[The task] Filter the data for lines with the word "Aufgaben", then copy every line so identified.

[Provided records]
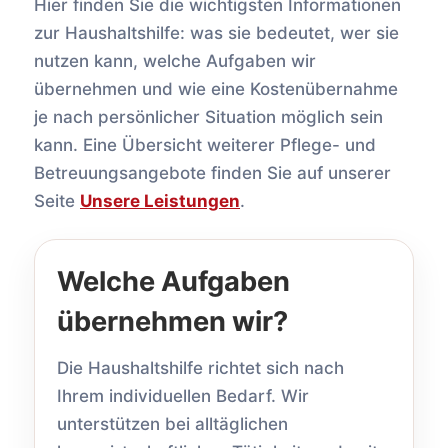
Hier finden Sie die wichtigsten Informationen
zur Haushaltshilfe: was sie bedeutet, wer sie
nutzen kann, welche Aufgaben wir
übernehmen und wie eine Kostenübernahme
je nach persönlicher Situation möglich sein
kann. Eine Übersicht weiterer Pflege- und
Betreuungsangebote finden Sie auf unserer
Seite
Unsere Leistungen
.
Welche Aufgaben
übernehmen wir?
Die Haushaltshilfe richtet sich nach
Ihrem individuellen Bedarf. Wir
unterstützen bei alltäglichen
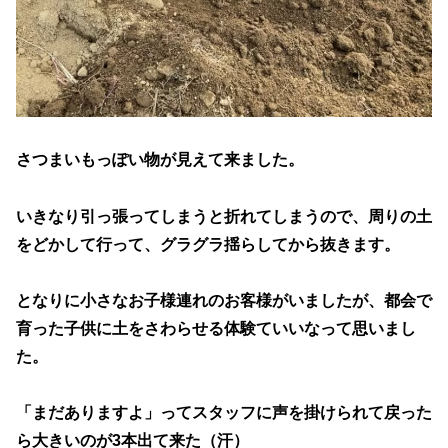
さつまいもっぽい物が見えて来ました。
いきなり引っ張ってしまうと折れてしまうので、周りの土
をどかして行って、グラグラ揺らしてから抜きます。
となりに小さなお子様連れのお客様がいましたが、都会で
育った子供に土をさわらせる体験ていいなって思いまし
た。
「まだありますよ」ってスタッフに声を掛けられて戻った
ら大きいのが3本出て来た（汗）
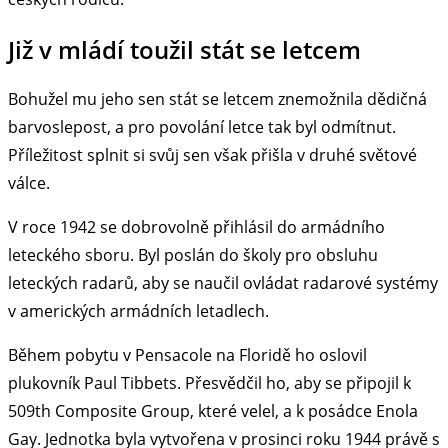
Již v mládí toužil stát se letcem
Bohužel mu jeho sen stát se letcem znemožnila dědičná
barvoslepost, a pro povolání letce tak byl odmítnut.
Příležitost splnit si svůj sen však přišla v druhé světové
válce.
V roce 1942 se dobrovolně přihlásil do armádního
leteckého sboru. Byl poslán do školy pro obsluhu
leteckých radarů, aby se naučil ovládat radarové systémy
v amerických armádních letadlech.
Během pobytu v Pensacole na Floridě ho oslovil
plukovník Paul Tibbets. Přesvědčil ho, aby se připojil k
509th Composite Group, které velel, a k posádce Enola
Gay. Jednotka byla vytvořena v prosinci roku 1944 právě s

[Answer to the problem]
nutzen kann, welche Aufgaben wir
Welche Aufgaben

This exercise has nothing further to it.